▶ **Problem details**: An exact transcription of all the records is required, minus the images.

----------------

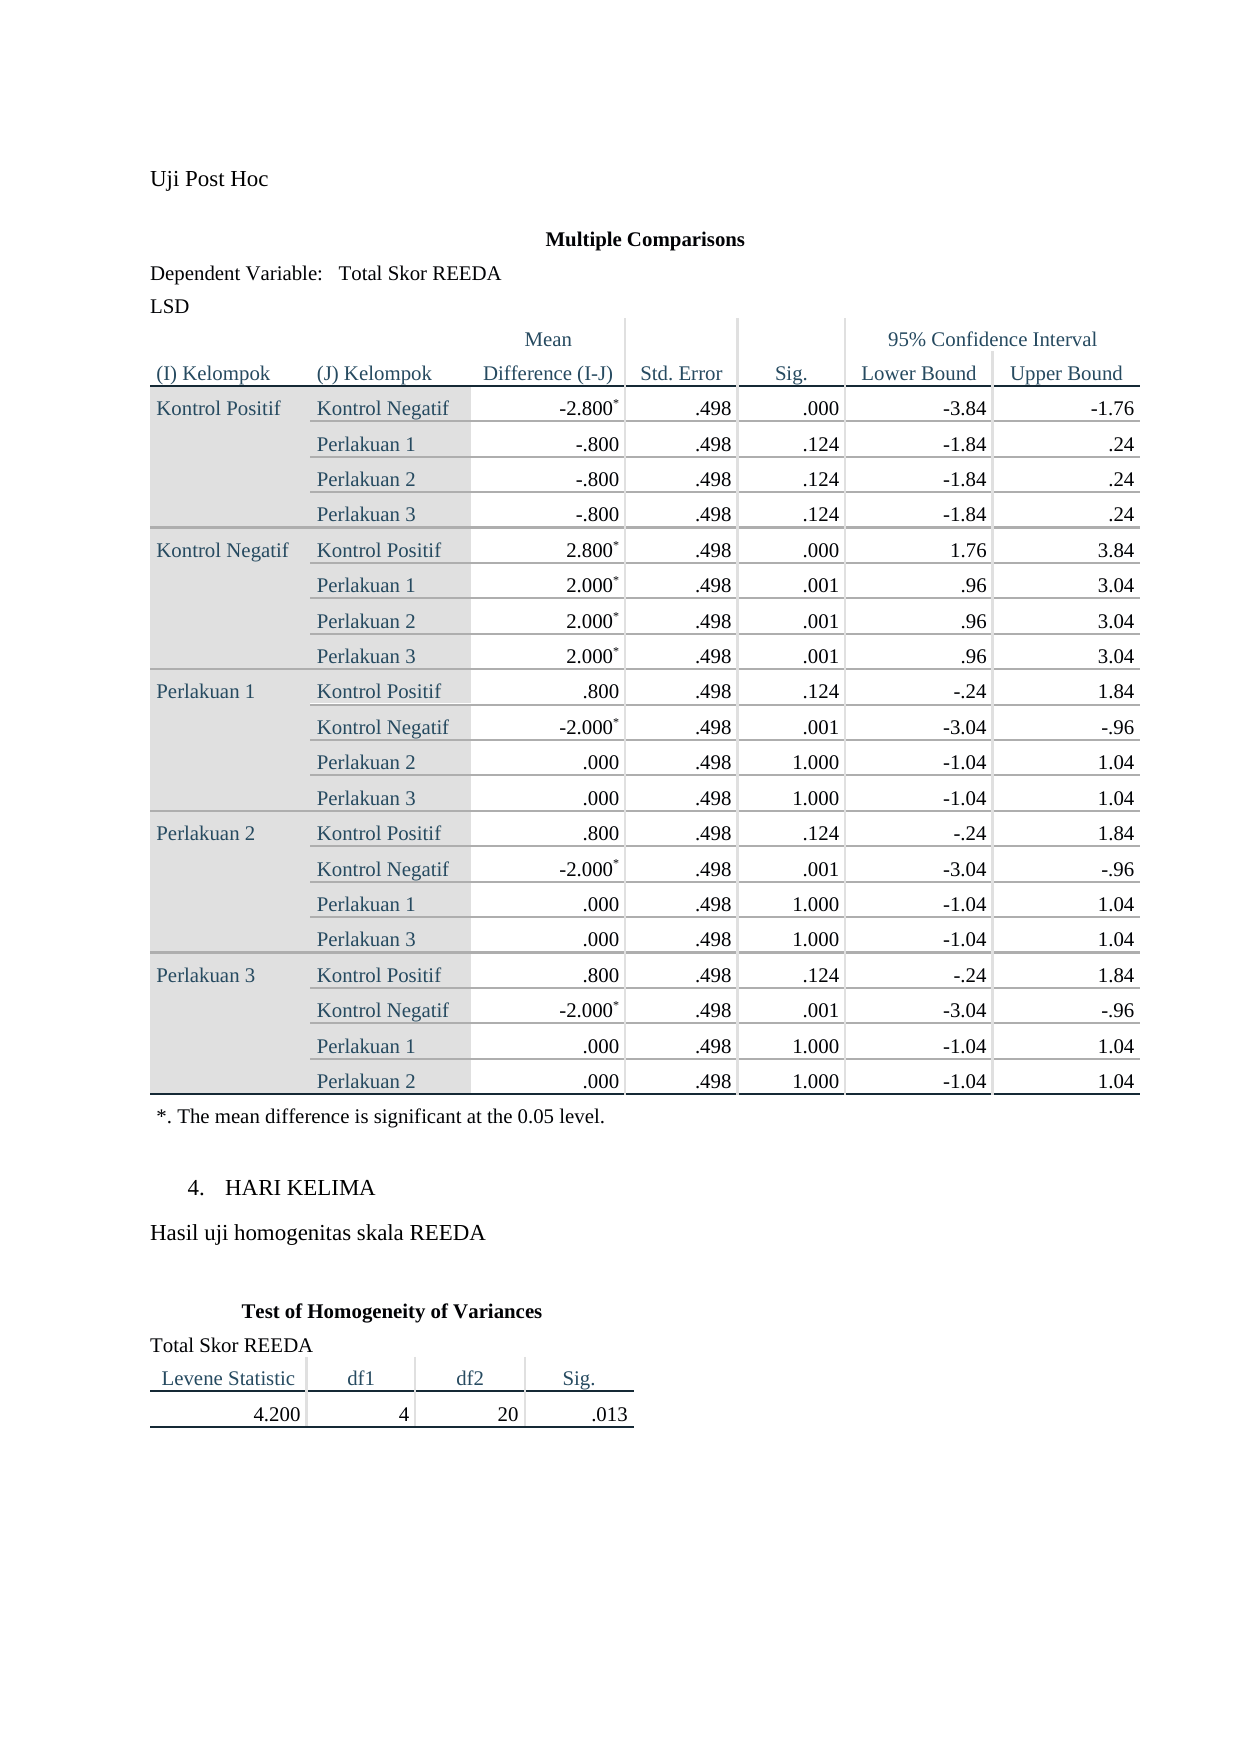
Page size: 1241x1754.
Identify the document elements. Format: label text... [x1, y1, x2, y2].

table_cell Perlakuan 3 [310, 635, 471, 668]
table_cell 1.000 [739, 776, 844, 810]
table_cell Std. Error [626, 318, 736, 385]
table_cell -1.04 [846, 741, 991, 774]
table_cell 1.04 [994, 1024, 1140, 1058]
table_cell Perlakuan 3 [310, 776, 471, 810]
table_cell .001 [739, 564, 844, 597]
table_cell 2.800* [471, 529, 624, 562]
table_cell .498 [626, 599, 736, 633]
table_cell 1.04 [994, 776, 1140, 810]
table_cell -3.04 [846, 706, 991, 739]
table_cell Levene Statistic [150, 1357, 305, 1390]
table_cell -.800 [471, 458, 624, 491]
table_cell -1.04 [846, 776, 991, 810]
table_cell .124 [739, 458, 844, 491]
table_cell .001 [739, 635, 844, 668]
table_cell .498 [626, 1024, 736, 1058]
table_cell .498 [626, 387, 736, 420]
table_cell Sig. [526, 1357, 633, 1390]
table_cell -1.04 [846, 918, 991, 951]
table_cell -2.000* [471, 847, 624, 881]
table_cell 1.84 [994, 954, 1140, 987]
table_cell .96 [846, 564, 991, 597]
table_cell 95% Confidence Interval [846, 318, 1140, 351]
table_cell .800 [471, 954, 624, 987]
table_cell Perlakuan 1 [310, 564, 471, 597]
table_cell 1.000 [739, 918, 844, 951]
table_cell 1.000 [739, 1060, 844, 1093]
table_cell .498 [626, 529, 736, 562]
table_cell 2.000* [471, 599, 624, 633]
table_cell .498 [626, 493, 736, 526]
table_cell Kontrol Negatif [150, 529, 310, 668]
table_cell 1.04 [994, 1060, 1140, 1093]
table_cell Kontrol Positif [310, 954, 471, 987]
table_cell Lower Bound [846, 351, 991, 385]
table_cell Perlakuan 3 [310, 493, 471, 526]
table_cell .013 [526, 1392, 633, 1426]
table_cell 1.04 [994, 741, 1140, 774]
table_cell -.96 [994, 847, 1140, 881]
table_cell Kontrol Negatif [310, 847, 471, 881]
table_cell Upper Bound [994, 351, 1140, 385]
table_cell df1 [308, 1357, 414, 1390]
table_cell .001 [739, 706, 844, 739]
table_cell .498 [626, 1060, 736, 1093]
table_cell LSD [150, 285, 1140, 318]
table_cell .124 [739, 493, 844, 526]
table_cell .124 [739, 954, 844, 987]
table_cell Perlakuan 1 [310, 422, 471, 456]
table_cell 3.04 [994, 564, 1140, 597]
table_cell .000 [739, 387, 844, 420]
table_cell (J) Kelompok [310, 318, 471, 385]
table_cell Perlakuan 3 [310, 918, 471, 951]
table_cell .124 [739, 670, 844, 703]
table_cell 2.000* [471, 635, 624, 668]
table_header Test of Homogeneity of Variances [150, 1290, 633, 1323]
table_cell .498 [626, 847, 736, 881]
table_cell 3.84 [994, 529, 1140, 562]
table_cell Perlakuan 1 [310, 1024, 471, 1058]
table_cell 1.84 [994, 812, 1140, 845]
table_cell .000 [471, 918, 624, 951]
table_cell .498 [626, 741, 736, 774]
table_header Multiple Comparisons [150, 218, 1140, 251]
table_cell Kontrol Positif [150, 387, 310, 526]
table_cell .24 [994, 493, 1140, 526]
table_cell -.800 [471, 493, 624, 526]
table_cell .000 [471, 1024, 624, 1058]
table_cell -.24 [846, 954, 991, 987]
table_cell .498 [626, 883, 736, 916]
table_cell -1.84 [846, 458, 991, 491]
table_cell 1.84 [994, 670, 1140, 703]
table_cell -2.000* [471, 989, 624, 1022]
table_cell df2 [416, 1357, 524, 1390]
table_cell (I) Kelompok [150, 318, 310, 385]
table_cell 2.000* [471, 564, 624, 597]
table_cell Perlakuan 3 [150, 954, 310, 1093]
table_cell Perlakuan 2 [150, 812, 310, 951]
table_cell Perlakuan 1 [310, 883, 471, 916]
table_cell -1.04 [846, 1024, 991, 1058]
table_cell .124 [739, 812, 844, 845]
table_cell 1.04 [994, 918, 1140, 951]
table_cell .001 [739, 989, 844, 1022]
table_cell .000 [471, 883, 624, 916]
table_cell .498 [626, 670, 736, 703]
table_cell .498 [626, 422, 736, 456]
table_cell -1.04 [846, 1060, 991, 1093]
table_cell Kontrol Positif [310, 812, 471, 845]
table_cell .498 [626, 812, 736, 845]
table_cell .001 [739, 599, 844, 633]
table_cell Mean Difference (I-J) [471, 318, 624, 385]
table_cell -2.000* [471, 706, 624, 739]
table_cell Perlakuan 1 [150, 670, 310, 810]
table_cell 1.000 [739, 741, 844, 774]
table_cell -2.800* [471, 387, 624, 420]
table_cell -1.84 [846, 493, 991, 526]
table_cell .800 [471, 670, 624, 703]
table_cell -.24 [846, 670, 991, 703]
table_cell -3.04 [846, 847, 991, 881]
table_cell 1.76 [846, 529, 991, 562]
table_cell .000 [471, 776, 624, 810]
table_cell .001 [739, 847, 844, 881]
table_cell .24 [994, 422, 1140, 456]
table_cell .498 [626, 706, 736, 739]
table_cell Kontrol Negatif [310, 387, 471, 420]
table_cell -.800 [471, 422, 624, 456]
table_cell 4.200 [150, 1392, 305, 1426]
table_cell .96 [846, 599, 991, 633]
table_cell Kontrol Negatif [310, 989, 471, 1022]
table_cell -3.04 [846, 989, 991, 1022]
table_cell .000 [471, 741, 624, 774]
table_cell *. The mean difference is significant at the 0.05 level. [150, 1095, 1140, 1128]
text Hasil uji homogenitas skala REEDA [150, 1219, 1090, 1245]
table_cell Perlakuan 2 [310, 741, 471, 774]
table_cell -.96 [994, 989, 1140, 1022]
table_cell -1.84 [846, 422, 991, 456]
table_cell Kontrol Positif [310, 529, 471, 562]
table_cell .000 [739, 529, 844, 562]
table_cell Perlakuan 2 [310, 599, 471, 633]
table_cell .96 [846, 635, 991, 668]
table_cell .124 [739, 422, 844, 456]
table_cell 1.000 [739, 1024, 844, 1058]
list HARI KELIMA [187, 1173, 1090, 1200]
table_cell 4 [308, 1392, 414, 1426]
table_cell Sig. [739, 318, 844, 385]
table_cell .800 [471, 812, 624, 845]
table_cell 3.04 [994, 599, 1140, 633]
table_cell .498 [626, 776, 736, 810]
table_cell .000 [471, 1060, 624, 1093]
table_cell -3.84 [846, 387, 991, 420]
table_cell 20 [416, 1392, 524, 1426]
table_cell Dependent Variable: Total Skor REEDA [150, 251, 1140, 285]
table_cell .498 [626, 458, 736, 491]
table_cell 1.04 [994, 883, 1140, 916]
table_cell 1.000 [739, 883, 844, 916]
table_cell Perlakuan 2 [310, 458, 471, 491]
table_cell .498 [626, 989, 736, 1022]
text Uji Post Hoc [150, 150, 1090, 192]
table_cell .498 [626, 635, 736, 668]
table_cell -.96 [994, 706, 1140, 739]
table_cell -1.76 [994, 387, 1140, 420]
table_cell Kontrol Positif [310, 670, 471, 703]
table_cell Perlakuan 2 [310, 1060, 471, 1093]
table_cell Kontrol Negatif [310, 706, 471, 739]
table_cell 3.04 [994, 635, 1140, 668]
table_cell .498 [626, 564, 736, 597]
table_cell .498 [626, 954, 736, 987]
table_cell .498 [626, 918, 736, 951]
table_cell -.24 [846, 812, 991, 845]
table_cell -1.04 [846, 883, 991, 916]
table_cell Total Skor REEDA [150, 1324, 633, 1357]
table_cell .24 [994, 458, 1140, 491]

----------------

▶ **Exercise result**:
Page size: 1241x1754.
Identify the document elements. Format: label text... [x1, y1, x2, y2].

table_cell Perlakuan 3 [310, 635, 471, 668]
table_cell 1.000 [739, 776, 844, 810]
table_cell Std. Error [626, 318, 736, 385]
table_cell -1.04 [846, 741, 991, 774]
table_cell 1.04 [994, 1024, 1140, 1058]
table_cell Perlakuan 3 [310, 776, 471, 810]
table_cell .001 [739, 564, 844, 597]
table_cell 2.800* [471, 529, 624, 562]
table_cell .498 [626, 599, 736, 633]
table_cell 1.04 [994, 776, 1140, 810]
table_cell -3.04 [846, 706, 991, 739]
table_cell Levene Statistic [150, 1357, 305, 1390]
table_cell -.800 [471, 458, 624, 491]
table_cell -1.04 [846, 776, 991, 810]
table_cell .124 [739, 458, 844, 491]
table_cell .001 [739, 635, 844, 668]
table_cell .498 [626, 1024, 736, 1058]
table_cell .498 [626, 387, 736, 420]
table_cell Sig. [526, 1357, 633, 1390]
table_cell -1.04 [846, 918, 991, 951]
table_cell -2.000* [471, 847, 624, 881]
table_cell 1.84 [994, 954, 1140, 987]
table_cell .96 [846, 564, 991, 597]
table_cell 95% Confidence Interval [846, 318, 1140, 351]
table_cell .800 [471, 954, 624, 987]
table_cell Perlakuan 1 [310, 564, 471, 597]
table_cell 1.000 [739, 918, 844, 951]
table_cell 1.000 [739, 1060, 844, 1093]
table_cell .498 [626, 529, 736, 562]
table_cell 2.000* [471, 599, 624, 633]
table_cell .498 [626, 493, 736, 526]
table_cell Kontrol Negatif [150, 529, 310, 668]
table_cell 1.04 [994, 1060, 1140, 1093]
table_cell Kontrol Positif [310, 954, 471, 987]
table_cell Lower Bound [846, 351, 991, 385]
table_cell Perlakuan 3 [310, 493, 471, 526]
table_cell .013 [526, 1392, 633, 1426]
table_cell 1.04 [994, 741, 1140, 774]
table_cell -.96 [994, 847, 1140, 881]
table_cell Kontrol Negatif [310, 847, 471, 881]
table_cell Upper Bound [994, 351, 1140, 385]
table_cell df1 [308, 1357, 414, 1390]
table_cell .001 [739, 706, 844, 739]
table_cell .498 [626, 1060, 736, 1093]
table_cell LSD [150, 285, 1140, 318]
table_cell .124 [739, 493, 844, 526]
table_cell .124 [739, 954, 844, 987]
table_cell Perlakuan 1 [310, 422, 471, 456]
table_cell 3.04 [994, 564, 1140, 597]
table_cell .000 [739, 387, 844, 420]
table_cell (J) Kelompok [310, 318, 471, 385]
table_cell Perlakuan 3 [310, 918, 471, 951]
table_cell .124 [739, 670, 844, 703]
table_cell 2.000* [471, 635, 624, 668]
table_header Test of Homogeneity of Variances [150, 1290, 633, 1323]
table_cell .498 [626, 847, 736, 881]
table_cell 3.84 [994, 529, 1140, 562]
table_cell Perlakuan 1 [310, 1024, 471, 1058]
table_cell 1.84 [994, 812, 1140, 845]
table_cell .000 [471, 918, 624, 951]
table_cell .498 [626, 741, 736, 774]
table_header Multiple Comparisons [150, 218, 1140, 251]
table_cell Kontrol Positif [150, 387, 310, 526]
table_cell .24 [994, 493, 1140, 526]
table_cell -.800 [471, 493, 624, 526]
table_cell .000 [471, 1024, 624, 1058]
table_cell -.24 [846, 954, 991, 987]
table_cell .498 [626, 883, 736, 916]
table_cell -1.84 [846, 458, 991, 491]
table_cell 1.84 [994, 670, 1140, 703]
table_cell -2.000* [471, 989, 624, 1022]
table_cell df2 [416, 1357, 524, 1390]
table_cell (I) Kelompok [150, 318, 310, 385]
table_cell 2.000* [471, 564, 624, 597]
table_cell Perlakuan 3 [150, 954, 310, 1093]
table_cell Perlakuan 2 [150, 812, 310, 951]
table_cell Perlakuan 1 [310, 883, 471, 916]
table_cell -1.04 [846, 1024, 991, 1058]
table_cell .124 [739, 812, 844, 845]
table_cell 1.04 [994, 918, 1140, 951]
table_cell .001 [739, 989, 844, 1022]
table_cell .000 [471, 883, 624, 916]
table_cell .498 [626, 670, 736, 703]
table_cell .498 [626, 422, 736, 456]
table_cell -1.04 [846, 1060, 991, 1093]
table_cell Kontrol Positif [310, 812, 471, 845]
table_cell .498 [626, 812, 736, 845]
table_cell .001 [739, 599, 844, 633]
table_cell Mean Difference (I-J) [471, 318, 624, 385]
table_cell -2.000* [471, 706, 624, 739]
table_cell Perlakuan 1 [150, 670, 310, 810]
table_cell 1.000 [739, 741, 844, 774]
table_cell -2.800* [471, 387, 624, 420]
table_cell -1.84 [846, 493, 991, 526]
table_cell .800 [471, 670, 624, 703]
table_cell -.24 [846, 670, 991, 703]
table_cell -3.04 [846, 847, 991, 881]
table_cell 1.76 [846, 529, 991, 562]
table_cell .000 [471, 776, 624, 810]
table_cell .001 [739, 847, 844, 881]
table_cell .24 [994, 422, 1140, 456]
table_cell .498 [626, 706, 736, 739]
table_cell Kontrol Negatif [310, 387, 471, 420]
table_cell -.800 [471, 422, 624, 456]
table_cell 4.200 [150, 1392, 305, 1426]
table_cell .96 [846, 599, 991, 633]
table_cell Kontrol Negatif [310, 989, 471, 1022]
table_cell -3.04 [846, 989, 991, 1022]
table_cell .000 [471, 741, 624, 774]
table_cell *. The mean difference is significant at the 0.05 level. [150, 1095, 1140, 1128]
text Hasil uji homogenitas skala REEDA [150, 1219, 1090, 1245]
table_cell Perlakuan 2 [310, 741, 471, 774]
table_cell -.96 [994, 989, 1140, 1022]
table_cell -1.84 [846, 422, 991, 456]
table_cell Kontrol Positif [310, 529, 471, 562]
table_cell .000 [739, 529, 844, 562]
table_cell Perlakuan 2 [310, 599, 471, 633]
table_cell .96 [846, 635, 991, 668]
table_cell .124 [739, 422, 844, 456]
table_cell 1.000 [739, 1024, 844, 1058]
list HARI KELIMA [187, 1173, 1090, 1200]
table_cell 4 [308, 1392, 414, 1426]
table_cell Sig. [739, 318, 844, 385]
table_cell .800 [471, 812, 624, 845]
table_cell 3.04 [994, 599, 1140, 633]
table_cell .498 [626, 776, 736, 810]
table_cell .000 [471, 1060, 624, 1093]
table_cell -3.84 [846, 387, 991, 420]
table_cell 20 [416, 1392, 524, 1426]
table_cell Dependent Variable: Total Skor REEDA [150, 251, 1140, 285]
table_cell .498 [626, 458, 736, 491]
table_cell 1.04 [994, 883, 1140, 916]
table_cell 1.000 [739, 883, 844, 916]
table_cell Perlakuan 2 [310, 458, 471, 491]
table_cell .498 [626, 989, 736, 1022]
text Uji Post Hoc [150, 150, 1090, 192]
table_cell .498 [626, 635, 736, 668]
table_cell -.96 [994, 706, 1140, 739]
table_cell -1.76 [994, 387, 1140, 420]
table_cell Kontrol Positif [310, 670, 471, 703]
table_cell Perlakuan 2 [310, 1060, 471, 1093]
table_cell Kontrol Negatif [310, 706, 471, 739]
table_cell 3.04 [994, 635, 1140, 668]
table_cell .498 [626, 564, 736, 597]
table_cell .498 [626, 954, 736, 987]
table_cell .498 [626, 918, 736, 951]
table_cell -.24 [846, 812, 991, 845]
table_cell -1.04 [846, 883, 991, 916]
table_cell Total Skor REEDA [150, 1324, 633, 1357]
table_cell .24 [994, 458, 1140, 491]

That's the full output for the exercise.